*WHAT IS EXPECTED:* Needed from the data below: every line from the one with "right knee: (307, 693)" up to and including the one with "nose: (189, 531)", repeated exactly and with nothing else.
Segment Start: MATERIAL SUPPLIED
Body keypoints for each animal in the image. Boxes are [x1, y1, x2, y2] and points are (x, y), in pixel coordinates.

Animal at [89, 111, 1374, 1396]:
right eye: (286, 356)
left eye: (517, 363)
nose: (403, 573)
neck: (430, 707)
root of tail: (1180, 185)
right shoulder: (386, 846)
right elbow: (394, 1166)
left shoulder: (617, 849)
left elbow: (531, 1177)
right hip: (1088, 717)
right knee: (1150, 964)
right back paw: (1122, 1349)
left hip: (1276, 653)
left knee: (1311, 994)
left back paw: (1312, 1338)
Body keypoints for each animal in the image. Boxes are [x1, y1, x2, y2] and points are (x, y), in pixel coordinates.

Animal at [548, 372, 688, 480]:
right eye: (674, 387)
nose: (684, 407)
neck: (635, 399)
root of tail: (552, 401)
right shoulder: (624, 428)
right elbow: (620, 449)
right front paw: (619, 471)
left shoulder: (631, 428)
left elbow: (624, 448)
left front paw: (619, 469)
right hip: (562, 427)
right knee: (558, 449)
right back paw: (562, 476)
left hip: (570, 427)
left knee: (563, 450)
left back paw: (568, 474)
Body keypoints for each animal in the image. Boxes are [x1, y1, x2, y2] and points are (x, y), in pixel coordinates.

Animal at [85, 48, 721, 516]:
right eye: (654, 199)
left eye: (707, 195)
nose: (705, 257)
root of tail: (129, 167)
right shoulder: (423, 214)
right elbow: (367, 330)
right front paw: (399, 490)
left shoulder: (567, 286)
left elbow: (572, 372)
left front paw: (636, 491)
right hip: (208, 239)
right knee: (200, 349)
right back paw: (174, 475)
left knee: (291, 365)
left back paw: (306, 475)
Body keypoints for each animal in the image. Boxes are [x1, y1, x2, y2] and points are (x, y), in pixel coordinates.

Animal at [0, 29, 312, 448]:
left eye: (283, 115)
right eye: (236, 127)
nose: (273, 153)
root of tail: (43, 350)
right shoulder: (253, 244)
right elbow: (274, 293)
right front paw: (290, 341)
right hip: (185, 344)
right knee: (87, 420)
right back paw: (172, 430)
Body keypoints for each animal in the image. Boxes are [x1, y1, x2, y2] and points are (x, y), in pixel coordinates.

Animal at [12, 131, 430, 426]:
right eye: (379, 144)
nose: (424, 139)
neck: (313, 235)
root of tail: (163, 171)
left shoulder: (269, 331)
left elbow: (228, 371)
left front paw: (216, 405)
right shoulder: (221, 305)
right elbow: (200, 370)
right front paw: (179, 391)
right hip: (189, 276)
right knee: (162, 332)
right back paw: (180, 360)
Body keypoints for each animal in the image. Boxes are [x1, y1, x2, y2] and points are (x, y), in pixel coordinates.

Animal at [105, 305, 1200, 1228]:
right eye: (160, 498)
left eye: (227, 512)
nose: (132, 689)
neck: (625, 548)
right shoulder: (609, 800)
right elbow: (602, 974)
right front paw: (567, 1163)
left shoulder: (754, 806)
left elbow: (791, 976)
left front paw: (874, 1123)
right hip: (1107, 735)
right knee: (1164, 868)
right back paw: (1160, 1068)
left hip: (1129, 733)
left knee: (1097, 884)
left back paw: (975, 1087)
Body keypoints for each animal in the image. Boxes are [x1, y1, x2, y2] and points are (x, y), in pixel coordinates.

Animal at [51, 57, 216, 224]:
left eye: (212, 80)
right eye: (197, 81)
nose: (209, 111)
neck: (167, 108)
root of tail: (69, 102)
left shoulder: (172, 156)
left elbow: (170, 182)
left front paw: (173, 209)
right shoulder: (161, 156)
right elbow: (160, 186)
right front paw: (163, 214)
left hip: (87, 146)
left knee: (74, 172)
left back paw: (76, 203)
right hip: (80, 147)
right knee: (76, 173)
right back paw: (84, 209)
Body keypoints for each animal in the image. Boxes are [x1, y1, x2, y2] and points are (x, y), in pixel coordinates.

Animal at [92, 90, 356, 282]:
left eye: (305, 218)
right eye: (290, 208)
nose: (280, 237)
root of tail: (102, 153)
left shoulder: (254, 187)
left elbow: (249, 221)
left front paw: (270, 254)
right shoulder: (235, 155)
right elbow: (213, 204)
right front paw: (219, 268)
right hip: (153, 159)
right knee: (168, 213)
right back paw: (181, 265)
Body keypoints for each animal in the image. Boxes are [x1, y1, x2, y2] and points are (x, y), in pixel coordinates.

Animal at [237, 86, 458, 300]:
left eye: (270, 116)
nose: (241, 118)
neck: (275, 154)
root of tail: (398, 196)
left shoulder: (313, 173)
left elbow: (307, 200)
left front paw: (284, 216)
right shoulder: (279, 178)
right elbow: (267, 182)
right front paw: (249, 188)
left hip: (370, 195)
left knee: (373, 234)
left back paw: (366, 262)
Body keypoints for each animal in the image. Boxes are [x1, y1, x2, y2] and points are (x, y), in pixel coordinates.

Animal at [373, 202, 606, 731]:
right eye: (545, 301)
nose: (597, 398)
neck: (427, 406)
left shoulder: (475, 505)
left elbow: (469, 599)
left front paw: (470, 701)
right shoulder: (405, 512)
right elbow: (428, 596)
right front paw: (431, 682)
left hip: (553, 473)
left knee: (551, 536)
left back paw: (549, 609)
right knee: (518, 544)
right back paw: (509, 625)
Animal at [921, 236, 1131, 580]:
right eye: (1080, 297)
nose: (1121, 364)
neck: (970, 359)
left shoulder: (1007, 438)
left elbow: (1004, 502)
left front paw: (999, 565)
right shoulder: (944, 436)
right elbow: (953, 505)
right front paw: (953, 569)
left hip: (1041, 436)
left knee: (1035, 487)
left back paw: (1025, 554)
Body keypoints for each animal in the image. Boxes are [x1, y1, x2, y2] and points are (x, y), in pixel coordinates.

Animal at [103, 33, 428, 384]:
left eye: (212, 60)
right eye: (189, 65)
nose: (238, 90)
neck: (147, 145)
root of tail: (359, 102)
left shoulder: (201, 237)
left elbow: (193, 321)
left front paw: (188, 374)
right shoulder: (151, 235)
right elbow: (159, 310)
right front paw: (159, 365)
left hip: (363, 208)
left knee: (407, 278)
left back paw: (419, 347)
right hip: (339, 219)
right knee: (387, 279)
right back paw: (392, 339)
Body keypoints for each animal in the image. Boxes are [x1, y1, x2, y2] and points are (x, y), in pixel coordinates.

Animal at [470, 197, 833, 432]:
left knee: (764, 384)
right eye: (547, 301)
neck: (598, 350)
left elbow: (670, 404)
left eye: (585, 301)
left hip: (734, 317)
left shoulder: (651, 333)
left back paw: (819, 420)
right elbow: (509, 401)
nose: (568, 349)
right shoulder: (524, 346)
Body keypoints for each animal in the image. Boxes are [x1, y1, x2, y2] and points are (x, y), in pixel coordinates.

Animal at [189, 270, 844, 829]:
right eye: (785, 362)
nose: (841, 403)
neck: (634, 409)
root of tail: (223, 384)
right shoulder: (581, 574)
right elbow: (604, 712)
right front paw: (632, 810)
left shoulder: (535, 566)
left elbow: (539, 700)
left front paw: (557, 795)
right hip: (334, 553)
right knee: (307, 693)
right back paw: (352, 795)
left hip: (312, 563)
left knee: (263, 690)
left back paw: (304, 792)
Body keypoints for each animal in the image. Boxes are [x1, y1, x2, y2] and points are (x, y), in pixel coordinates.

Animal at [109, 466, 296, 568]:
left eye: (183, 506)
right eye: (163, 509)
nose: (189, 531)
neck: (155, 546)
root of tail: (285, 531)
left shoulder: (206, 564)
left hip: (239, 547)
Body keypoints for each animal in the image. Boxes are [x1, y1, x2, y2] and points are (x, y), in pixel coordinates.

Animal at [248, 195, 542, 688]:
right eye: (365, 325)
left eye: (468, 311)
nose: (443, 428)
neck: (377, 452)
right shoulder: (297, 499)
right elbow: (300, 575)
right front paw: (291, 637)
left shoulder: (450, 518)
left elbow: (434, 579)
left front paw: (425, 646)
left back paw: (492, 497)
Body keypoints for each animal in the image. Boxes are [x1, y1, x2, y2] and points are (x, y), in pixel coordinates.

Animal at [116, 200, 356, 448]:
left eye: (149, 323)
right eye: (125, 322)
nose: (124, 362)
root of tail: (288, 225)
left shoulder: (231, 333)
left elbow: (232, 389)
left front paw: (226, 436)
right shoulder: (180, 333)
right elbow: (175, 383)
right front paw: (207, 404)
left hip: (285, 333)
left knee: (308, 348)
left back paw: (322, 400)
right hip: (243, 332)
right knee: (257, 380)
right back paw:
Segment End: MATERIAL SUPPLIED
*ANSWER BOX:*
right knee: (307, 693)
right back paw: (352, 795)
left hip: (312, 563)
left knee: (263, 690)
left back paw: (304, 792)
Body keypoints for each animal in the image. Boxes are [x1, y1, x2, y2] and points are (x, y), in pixel coordinates.

Animal at [109, 466, 296, 568]:
left eye: (183, 506)
right eye: (163, 509)
nose: (189, 531)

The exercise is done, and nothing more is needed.